Akıllarında kalan, bana özgü ne vardı ki? Arkamda ne bırakabilirdim? Hiçbir şey…
Şirket bunu sağlayabilirdi kolaylıkla. Sırf bunun için bile, anlaşmayı bozmaya asla cüret edemezdim.
Günlerden Perşembeydi. Her perşembe olduğu gibi, hayvan barınağında hayvanlara elimle yem verirken onların reklamlarını yapıp evlat edinmelerini sağlamaya çalışıyordum.
Sırf beni görebilmek için bir sürü insan gelmişti barınağa. Belki onlar bir köpeği ya da kediyi evlat edinebilir diye rahatsızlığımı göstermemeye çalışıyordum. Asıl görmek istedikleri hayvan benmişim gibi geliyordu. Tek farkla, ben barınağın dışındaydım ve onların tersine konuşabiliyordum. Evet, konuşabiliyordum ama tıpkı onlar gibi “Yap” denilen şeyi yapıyor, “Yapma” denilen şeyi yapmıyordum. Onlar belki bir hatalarında barınağa yollanacaklarını bilmiyordu ama ben bunu çok iyi biliyordum. İşte onun için her şeyden zor geliyordu hayvan barınaklarını ziyaret etmek.
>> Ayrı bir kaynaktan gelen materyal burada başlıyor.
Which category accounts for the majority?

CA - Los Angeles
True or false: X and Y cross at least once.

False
Toplam on dört barınak vardı ve onlara sırayla gidiyordum. Bu, altıncı barınaktı. Bu barınağı ilk ziyaretimden beri orada olan, yaşlı bir köpeğin önünde, konuşmamı bitirdikten iki ya da üç dakika sonra, bir kız çocuğu yanıma yaklaşıp elimi sıkmak için küçücük elini uzattı. Otomatik bir hareketle elimi uzatmıştım. Elini sıkarken elime metal bir şey bırakmıştı. Yumruğumu açmayıp avuç içimdekinin ne olduğunu avcumun içinde dolaştırarak anlamaya çalıştım. Galiba bir kolyeydi. İncecik bir zinciri vardı.
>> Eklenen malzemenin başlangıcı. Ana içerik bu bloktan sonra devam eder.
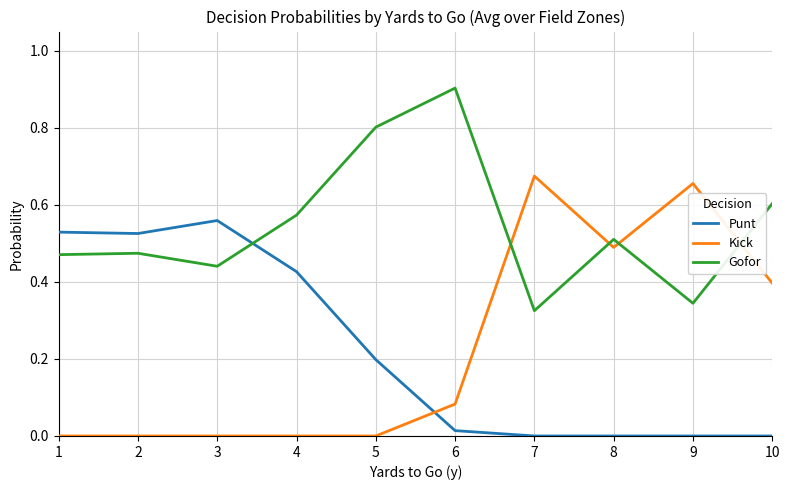

At which category does the chart reach its peak across all series?

6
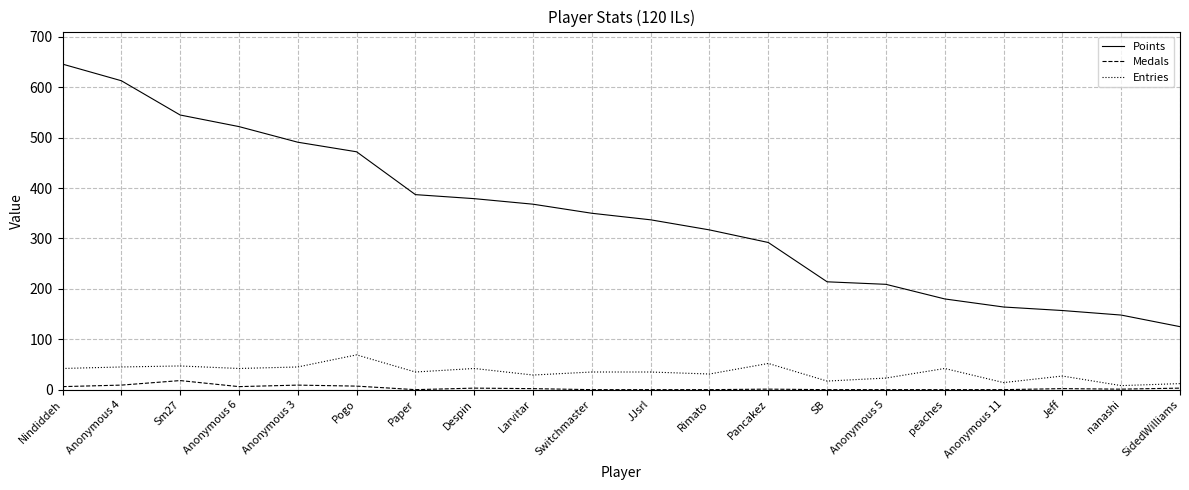

True or false: Medals and Points cross at least once.

False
Normalde, bu kolyeyi, bana verilir verilmez kameralara göstermem gerekiyordu ama yapmadım. Her şeye rağmen yapmak istemedim.
Bir fırsatını bulup en küçük cebime attım ve yatana kadar o yokmuş gibi davrandım.
Yorganın altına kameralar ulaşmıyordu. Orada bakabilirdim. Diş şeklinde, içinde bir sıvı olan şeffaf bir kolyeydi. Yapışkan bir sıvı… Muhtemelen zehir…
Bu kolyenin bana neden verildiğini düşünürken uyuyakaldım.
Uyandığımda, kolyeyi üstümü giydiren, daha doğrusu ne giyeceğimi seçen kadınlardan birisinin gözünden saklayamamıştım.
Acaba bildirecek miydi şirkete? Göz kırptığımda karşılık vermişti ama…
Bir şey olmamış gibi kolyeyi en küçük cebime koyarak her zamanki programımı izlemeye koyuldum.
Sabah kahvaltımı olaysız yemiştim. Öğle yemeğinde kameralar karşısında konuşmam gerekiyordu. Konu… Yanlış hatırlamıyorsam, Uranüs’e gönderilecek uzay aracı hakkındaki temennilerimdi. Neden umursadıklarını bir türlü anlayamıyordum. Herkesin temennileriyle aynıydı benimkiler de…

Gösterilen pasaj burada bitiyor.